Download IGV 1.2 from:
The release notes are available at :
We always welcome your comments, including ideas for IGV improvements as well as requests for genomes and data tracks to be added to the IGV server. Contact us at email@example.com.
The IGV Team
From the Genome-Technology mailing list I found about about this software release from the Broad Institute:
NEW YORK (GenomeWeb News) – The Broad Institute of MIT and Harvard has created a genomics informatics tool that will allow researchers to visualize genomic information, and has made it publicly available for free, Broad said today….

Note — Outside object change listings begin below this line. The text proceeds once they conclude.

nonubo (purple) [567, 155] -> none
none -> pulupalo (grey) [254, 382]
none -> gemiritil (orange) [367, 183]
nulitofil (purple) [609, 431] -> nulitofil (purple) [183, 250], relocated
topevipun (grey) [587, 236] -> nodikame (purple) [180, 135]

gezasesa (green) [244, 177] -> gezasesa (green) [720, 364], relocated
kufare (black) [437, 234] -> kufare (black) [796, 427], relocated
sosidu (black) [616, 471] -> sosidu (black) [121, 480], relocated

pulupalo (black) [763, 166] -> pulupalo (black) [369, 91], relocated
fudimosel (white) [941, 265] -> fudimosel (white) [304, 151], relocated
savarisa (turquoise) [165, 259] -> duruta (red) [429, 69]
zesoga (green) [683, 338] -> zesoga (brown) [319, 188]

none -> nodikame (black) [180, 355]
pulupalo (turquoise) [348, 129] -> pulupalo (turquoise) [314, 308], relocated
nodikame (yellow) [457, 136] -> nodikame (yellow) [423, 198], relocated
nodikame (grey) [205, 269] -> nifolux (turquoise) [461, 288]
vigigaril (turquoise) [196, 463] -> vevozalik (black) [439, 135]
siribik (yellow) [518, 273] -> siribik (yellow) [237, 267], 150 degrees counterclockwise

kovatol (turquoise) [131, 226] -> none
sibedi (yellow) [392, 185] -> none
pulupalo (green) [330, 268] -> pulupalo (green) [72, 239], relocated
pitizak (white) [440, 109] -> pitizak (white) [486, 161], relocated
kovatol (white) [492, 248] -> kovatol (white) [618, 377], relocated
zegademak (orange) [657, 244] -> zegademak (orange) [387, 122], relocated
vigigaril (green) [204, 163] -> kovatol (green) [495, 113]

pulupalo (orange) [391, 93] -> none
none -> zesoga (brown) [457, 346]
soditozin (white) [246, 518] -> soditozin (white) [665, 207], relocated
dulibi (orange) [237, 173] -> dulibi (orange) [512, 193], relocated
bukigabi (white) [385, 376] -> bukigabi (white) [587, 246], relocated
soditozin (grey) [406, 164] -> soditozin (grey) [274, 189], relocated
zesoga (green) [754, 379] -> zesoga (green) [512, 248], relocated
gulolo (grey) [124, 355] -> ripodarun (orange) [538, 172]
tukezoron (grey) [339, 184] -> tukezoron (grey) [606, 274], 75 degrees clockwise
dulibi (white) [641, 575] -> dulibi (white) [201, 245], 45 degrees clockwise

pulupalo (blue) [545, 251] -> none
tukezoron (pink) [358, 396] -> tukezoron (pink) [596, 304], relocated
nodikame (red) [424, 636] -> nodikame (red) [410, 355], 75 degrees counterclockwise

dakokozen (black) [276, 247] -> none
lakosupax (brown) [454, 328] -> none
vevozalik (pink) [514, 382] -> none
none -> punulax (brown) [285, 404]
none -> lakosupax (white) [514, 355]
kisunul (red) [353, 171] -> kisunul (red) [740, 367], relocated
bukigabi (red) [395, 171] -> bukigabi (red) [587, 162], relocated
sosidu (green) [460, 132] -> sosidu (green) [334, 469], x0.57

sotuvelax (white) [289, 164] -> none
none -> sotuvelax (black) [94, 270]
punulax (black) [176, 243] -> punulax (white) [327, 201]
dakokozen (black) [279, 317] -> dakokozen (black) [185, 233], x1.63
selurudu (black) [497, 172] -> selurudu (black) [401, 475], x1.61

So of course I went to check it out. Because I love new software! You can check it out yourself here:
Integrative Genomics Viewer: http://www.broad.mit.edu/igv/
There is a quick start introduction and a movie you can watch where someone demonstrates some clicks (no audio, or if there was I didn’t get any). A quick registration gives you access. A little java downloading and you are off to the races. There is a sample data set to get you started.
My first question was: what genomes can I see? Lo and behold–the FAQ says:
Answer: Sequence is read from the genome on a server at the Broad. For sequences to appear, you must be connected to the internet, the server must be available, and the genome that you have selected must be on the server. As of July 2008, the server provides sequence for the following genomes: hg17, hg18, mm8, and mm9.
At first I thought it was a tool to pull in your own genomes and view stuff, but it appears to rely on what’s on their server. But I haven’t dug enough yet, I’m not certain that the final answer. But if you are using one of those genomes, I could see some real utility in pulling in your data as tracks and viewing it alongside the reference sequence.
Looks nice to me. I’ll be checking it out some more and I’ll let you know what I find. Feel free to add your own reviews!